(WHAT YOU SHOULD DO): Give again, exactly as written, each line of the material below starting at the line that contains "180 | ppm |" and ending at the line that contains "Percent Iron Removal = 65.33 %". Both ends count, and no other line does.
========================================
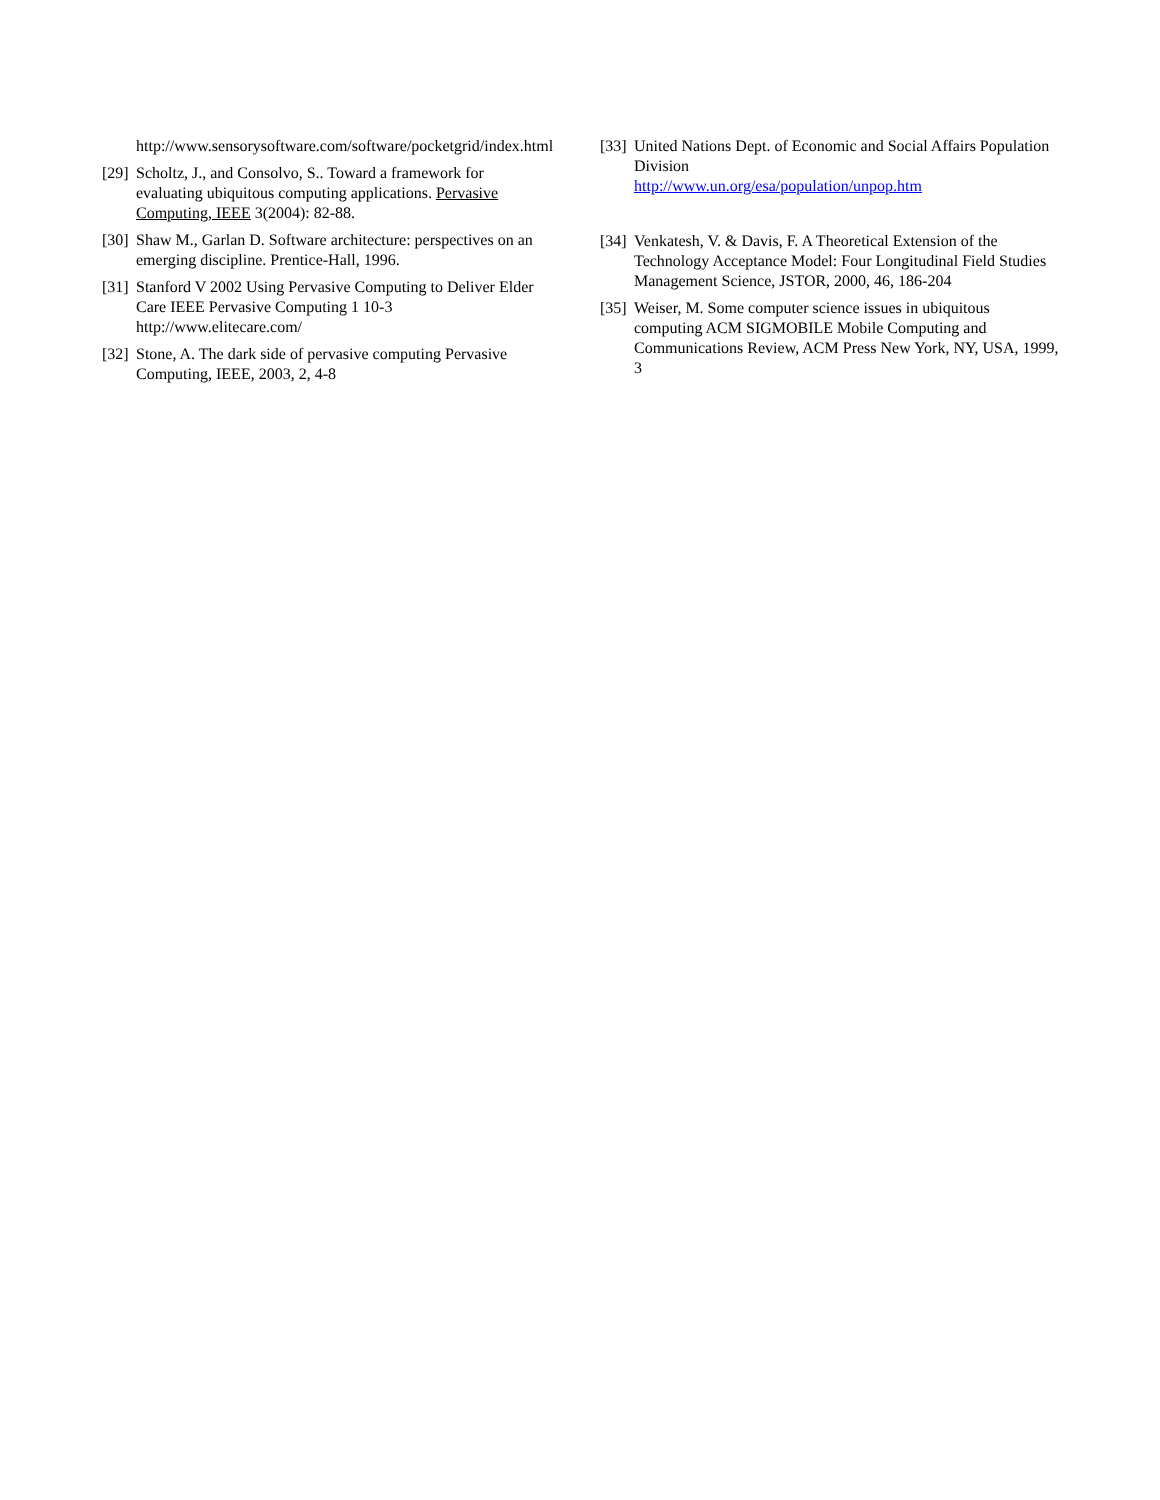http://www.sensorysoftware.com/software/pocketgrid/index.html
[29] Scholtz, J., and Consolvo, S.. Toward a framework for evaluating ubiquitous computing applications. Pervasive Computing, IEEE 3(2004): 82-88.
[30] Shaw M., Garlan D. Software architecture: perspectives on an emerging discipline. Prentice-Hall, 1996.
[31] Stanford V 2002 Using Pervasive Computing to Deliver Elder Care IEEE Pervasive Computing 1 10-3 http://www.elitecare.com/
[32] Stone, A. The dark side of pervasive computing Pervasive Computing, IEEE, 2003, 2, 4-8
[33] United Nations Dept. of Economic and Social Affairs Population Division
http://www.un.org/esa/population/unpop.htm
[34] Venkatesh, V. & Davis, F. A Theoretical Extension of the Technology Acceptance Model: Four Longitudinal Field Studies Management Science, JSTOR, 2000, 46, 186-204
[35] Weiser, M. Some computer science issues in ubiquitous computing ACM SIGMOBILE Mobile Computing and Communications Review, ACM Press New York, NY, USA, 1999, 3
========================================
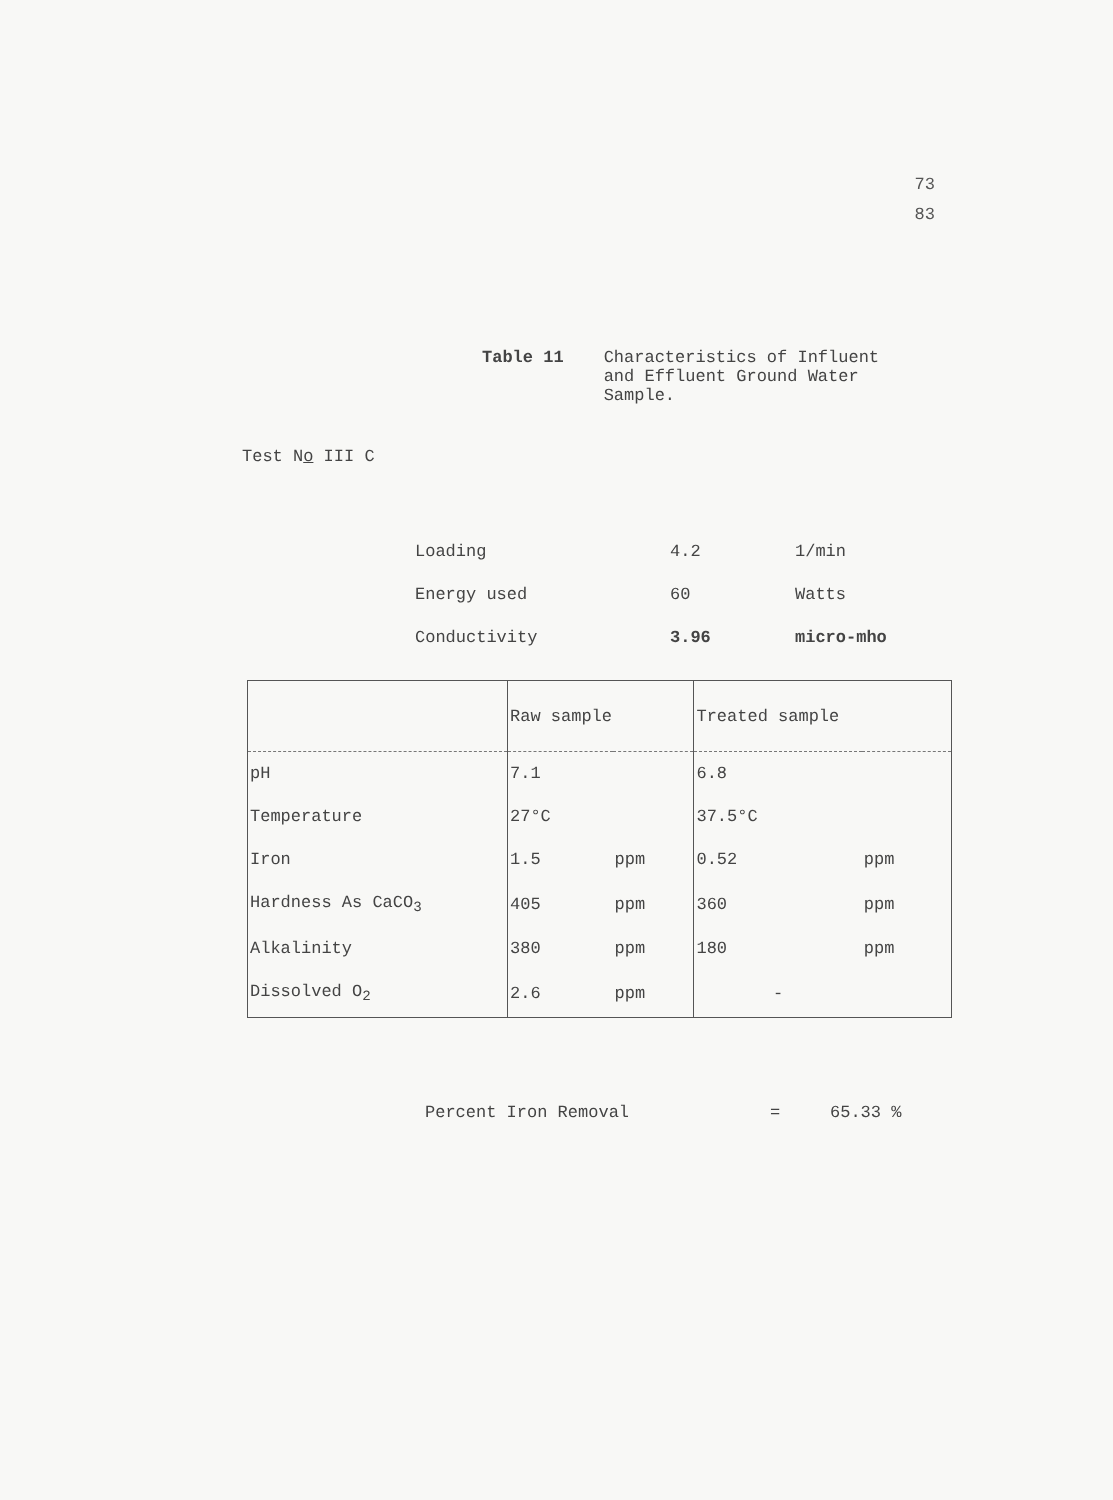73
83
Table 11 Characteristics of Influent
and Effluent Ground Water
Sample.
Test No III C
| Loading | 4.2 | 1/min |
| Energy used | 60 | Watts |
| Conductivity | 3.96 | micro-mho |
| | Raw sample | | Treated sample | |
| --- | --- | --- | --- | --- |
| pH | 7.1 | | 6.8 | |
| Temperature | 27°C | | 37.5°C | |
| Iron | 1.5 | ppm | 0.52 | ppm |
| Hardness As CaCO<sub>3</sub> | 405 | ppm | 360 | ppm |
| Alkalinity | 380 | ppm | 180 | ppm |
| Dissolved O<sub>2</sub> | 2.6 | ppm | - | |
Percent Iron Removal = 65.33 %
========================================
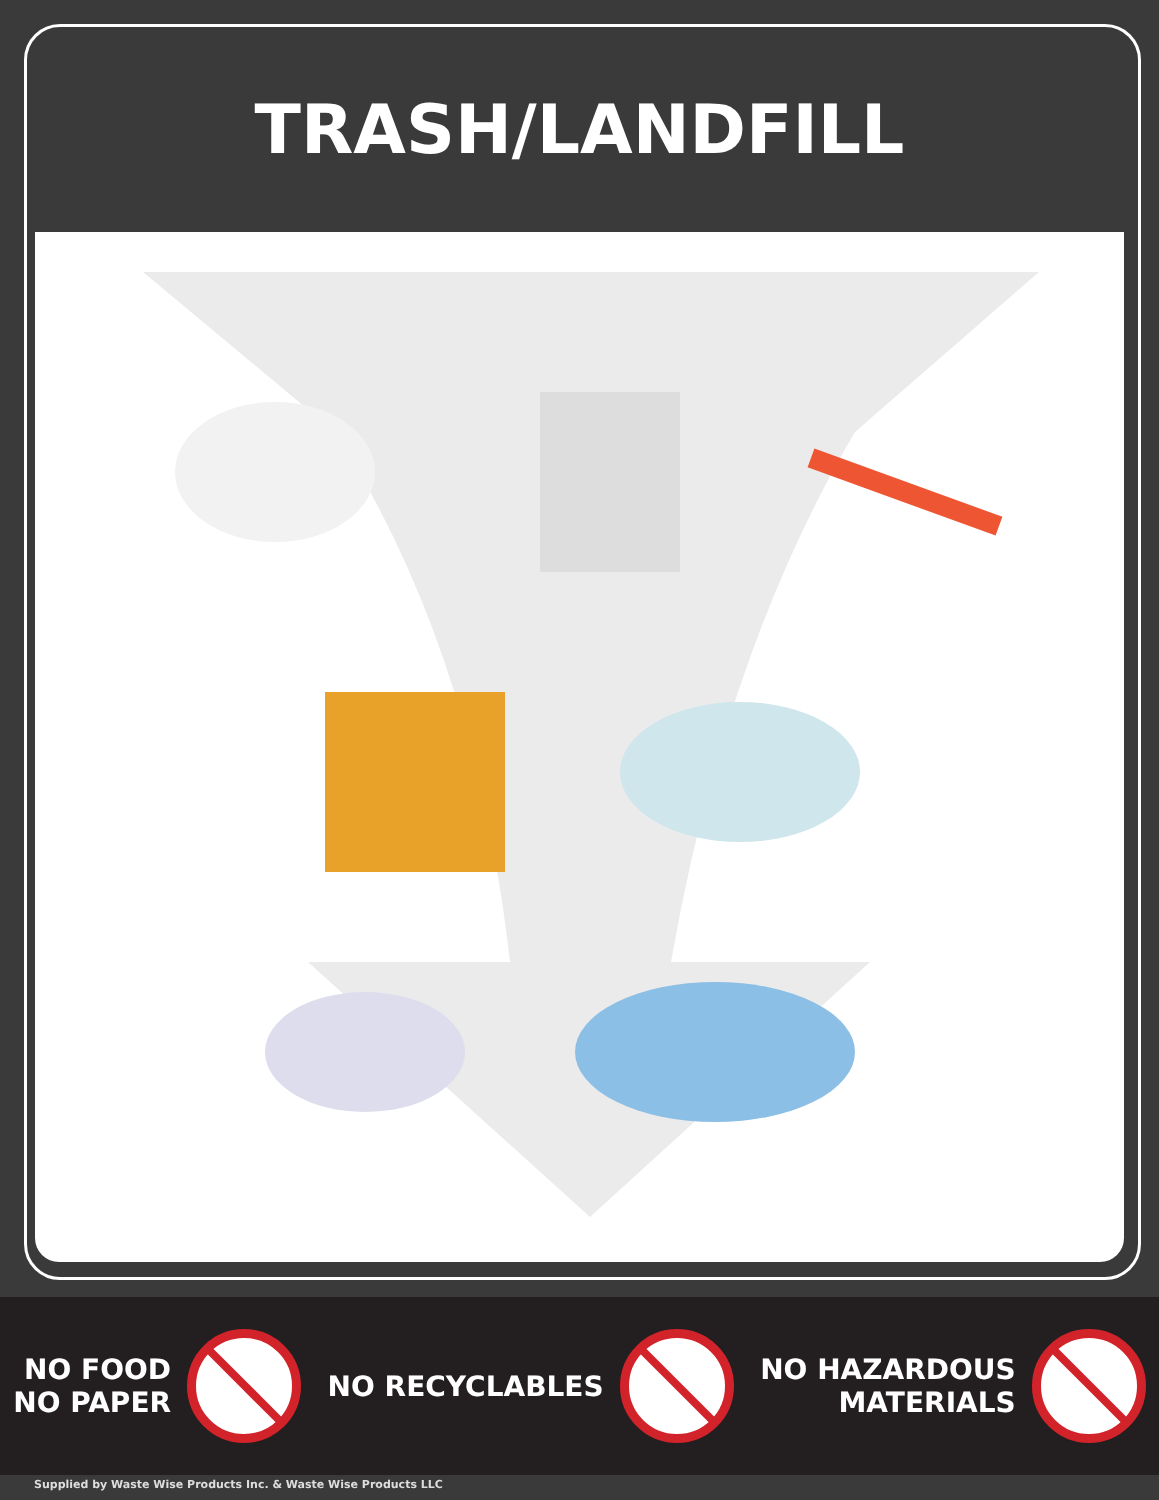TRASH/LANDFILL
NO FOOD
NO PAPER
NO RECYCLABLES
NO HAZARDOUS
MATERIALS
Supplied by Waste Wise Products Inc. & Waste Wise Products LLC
========================================
(TASK ANSWER):
| Alkalinity | 380 | ppm | 180 | ppm |
| Dissolved O<sub>2</sub> | 2.6 | ppm | - | |
Percent Iron Removal = 65.33 %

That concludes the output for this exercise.